C’è chi sostiene che non sia la chiesa ad aver rovinato l’Italia, limitando l’aspirazione all’autodeterminazione, costringendo scelte e inclinazioni entro i confini ristretti di una morale di parte imposta come etica pubblica, bensì l’Italia ad avere avvilito la chiesa, riducendone valori e principi ispirati alla responsabilità, a causa di un rifiuto dell’auto- disciplina, di una indulgenza all’egoismo, di una tolleranza della trasgressione, purgata da un effimero pentimento. Esagerando potremmo applicare questa teoria fantasiosa alla democrazia, penalizzata da un temperamento incline all’ubbidienza, alla delega al menefreghismo, al ripiegamento sull’interesse privato e perché no? all’informazione, ridotta ad eco e ripetitore dei poteri forti, per via di una certa disposizione naturale al servilismo, Franza o Spagna purché se magna, come esemplarmente   rappresentato dalle nostre maschere di impuniti servitori, caratteri ripresi con successo dai nostri premier e notabili.

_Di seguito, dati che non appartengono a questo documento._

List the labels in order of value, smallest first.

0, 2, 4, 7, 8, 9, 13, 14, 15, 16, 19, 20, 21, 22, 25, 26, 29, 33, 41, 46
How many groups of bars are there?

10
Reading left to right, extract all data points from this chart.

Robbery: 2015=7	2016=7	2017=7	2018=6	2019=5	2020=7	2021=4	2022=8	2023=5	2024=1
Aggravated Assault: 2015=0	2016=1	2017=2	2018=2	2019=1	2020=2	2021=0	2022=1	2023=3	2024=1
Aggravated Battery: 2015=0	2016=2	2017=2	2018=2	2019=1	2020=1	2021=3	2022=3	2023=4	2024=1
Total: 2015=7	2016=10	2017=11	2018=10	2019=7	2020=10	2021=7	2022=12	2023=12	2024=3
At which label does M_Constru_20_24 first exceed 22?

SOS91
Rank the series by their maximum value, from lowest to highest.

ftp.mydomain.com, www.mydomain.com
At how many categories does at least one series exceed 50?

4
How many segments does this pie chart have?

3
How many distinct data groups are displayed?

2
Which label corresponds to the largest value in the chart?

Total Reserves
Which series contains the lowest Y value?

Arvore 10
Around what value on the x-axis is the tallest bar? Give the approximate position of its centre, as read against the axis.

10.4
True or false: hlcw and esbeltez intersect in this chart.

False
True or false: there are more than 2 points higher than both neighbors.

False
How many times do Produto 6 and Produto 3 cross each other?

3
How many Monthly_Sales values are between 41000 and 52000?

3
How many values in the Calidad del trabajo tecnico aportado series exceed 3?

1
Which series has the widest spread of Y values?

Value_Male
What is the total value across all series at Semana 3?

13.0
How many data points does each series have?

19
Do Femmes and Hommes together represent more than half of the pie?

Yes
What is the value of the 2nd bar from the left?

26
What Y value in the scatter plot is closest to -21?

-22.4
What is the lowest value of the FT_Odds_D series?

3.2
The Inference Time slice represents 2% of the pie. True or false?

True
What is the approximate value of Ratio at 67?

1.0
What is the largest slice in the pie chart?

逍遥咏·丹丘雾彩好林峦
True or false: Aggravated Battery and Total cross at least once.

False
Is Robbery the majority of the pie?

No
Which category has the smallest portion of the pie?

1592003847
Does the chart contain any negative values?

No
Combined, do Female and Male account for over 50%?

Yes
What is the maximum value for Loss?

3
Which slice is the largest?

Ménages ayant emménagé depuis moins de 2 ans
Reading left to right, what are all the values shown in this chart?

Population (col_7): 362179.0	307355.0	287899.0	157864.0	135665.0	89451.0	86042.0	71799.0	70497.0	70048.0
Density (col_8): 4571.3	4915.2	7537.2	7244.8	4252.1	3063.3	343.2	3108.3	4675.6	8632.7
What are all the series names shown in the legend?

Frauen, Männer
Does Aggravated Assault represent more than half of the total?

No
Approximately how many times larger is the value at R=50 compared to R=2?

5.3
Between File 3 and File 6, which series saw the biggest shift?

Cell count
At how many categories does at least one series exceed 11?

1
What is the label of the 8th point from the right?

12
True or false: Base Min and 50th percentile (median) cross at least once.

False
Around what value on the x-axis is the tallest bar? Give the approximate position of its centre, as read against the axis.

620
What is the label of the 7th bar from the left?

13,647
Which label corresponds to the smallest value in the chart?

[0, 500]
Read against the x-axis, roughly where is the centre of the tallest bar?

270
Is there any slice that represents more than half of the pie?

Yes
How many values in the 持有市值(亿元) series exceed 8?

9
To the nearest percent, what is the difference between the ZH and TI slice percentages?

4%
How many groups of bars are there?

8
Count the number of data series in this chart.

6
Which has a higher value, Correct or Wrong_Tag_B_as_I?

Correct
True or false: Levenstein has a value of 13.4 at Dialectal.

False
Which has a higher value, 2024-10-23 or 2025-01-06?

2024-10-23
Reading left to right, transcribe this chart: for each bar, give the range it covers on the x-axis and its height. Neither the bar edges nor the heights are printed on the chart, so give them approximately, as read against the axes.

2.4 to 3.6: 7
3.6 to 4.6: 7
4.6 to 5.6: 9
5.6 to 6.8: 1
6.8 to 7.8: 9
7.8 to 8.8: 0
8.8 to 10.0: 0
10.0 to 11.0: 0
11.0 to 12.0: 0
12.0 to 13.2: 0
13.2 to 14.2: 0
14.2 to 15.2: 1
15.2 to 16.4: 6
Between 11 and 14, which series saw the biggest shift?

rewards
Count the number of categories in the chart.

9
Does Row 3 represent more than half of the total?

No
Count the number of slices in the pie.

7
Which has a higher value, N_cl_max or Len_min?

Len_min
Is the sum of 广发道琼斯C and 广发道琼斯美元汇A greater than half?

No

Oggi suonava come un dileggio la paginetta di rito dedicata alla commemorazione della libertà di stampa, doverosamente e devotamente celebrata come un ricordo offuscato dalla nebbiolina mansueta e pacificatrice del realismo e del pragmatismo, dalla polvere negli occhi di una stampa che somministra ai cittadini quello che il potente vuole far trapelare, che eroga segmenti di “verità” – una selezione studiata per compiacere e piacere – che crea idoli, icone, figurine preferendo sensazionalismo a buon senso, folklore a  realtà, illusioni a verità.

La fascinazione del potere è potente:  chi viene ammesso agli arcana imperii non vuole uscire dal cono di luce che emana, non vuole rinunciare ai privilegi che ne derivano, ai favori che si ottengono, sotto forma di bottiglie pregiate, ingressi allo stadio, strenne, inviti in magioni prestigiose o in relais esclusivi.  Ma anche senza benefici immediati e tangibili, opinionisti, giornalisti, cronisti, ne respirano l’aria drogata e se ne inebriano,  gratificati dell’annessione,  estasiati dell’appartenenza, incantati dalla benevolenza, persuasi dalle concessioni, preferendo la rappresentazione all’informazione, in una teatrocrazia nella quale sulla scena si spacciano valori, di cui dietro le quinte ci si fa beffe, della quale lo streaming sembra essere l’ultima illusoria manifestazione. Il tradimento della democrazia avviene anche attraverso le parole, con la propaganda che sostituisce la verità, così che “la guerra diventa pace, la libertà servitù, l’ignoranza forza”, la forza di che sa che conoscenza, sapere, informazione e critica possono essere le armi più potenti di chi non possiede nulla.